BlackIce: A Containerized Red Teaming Toolkit for AI Security Testing

AI models are being increasingly integrated into real-world systems, raising significant concerns about their safety and security. Consequently, AI red teaming has become essential for organizations to proactively identify and address vulnerabilities before they can be exploited by adversaries. While numerous AI red teaming tools currently exist, practitioners face challenges in selecting the most appropriate tools from a rapidly expanding landscape, as well as managing complex and frequently conflicting software dependencies across isolated projects. Given these challenges and the relatively small number of organizations with dedicated AI red teams, there is a strong need to lower barriers to entry and establish a standardized environment that simplifies the setup and execution of comprehensive AI model assessments. Inspired by Kali Linux's role in traditional penetration testing, we introduce BlackIce, an open-source containerized toolkit designed for red teaming Large Language Models (LLMs) and classical machine learning (ML) models. BlackIce provides a reproducible, version-pinned Docker image that bundles 14 carefully selected open-source tools for Responsible AI and Security testing, all accessible via a unified command-line interface. With this setup, initiating red team assessments is as straightforward as launching a container, either locally or using a cloud platform. Additionally, the image's modular architecture facilitates community-driven extensions, allowing users to easily adapt or expand the toolkit as new threats emerge.

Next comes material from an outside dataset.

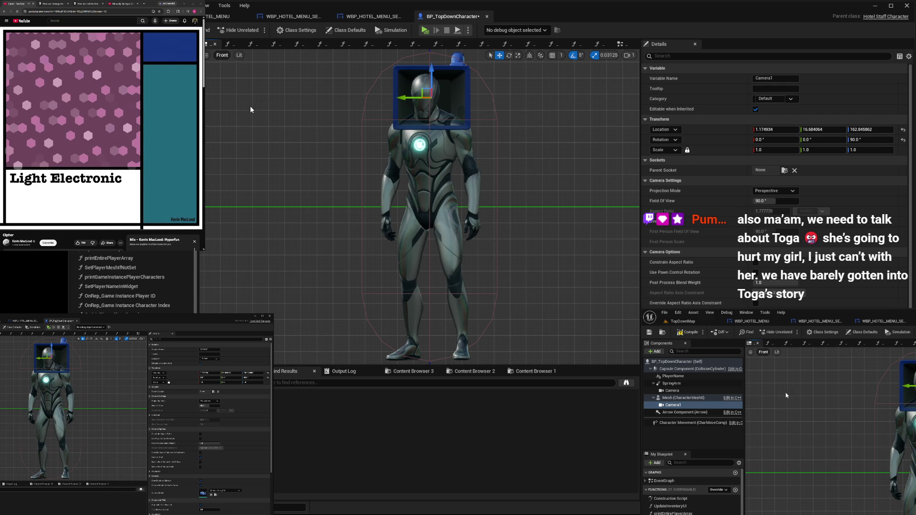
key(alt+k)
drag(390, 95, 370, 95)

In this paper, we describe the architecture of the container image, the process used for selecting tools, and the types of evaluations they support.

Key Contributions

BlackIce: a version-pinned Docker container bundling 14 curated open-source AI security tools accessible via a unified CLI, eliminating dependency conflicts across projects
Structured tool selection process categorizing tools by type (static/dynamic) across LLM and classical ML threat categories including jailbreaking, prompt injection, adversarial robustness, and supply chain security
Modular, extensible architecture enabling community-driven addition of new tools as the AI threat landscape evolves

🛡️ Threat Analysis

Input Manipulation Attack

Bundles classical adversarial ML testing tools (CleverHans, ART) for generating and evaluating adversarial examples against traditional ML models at inference time.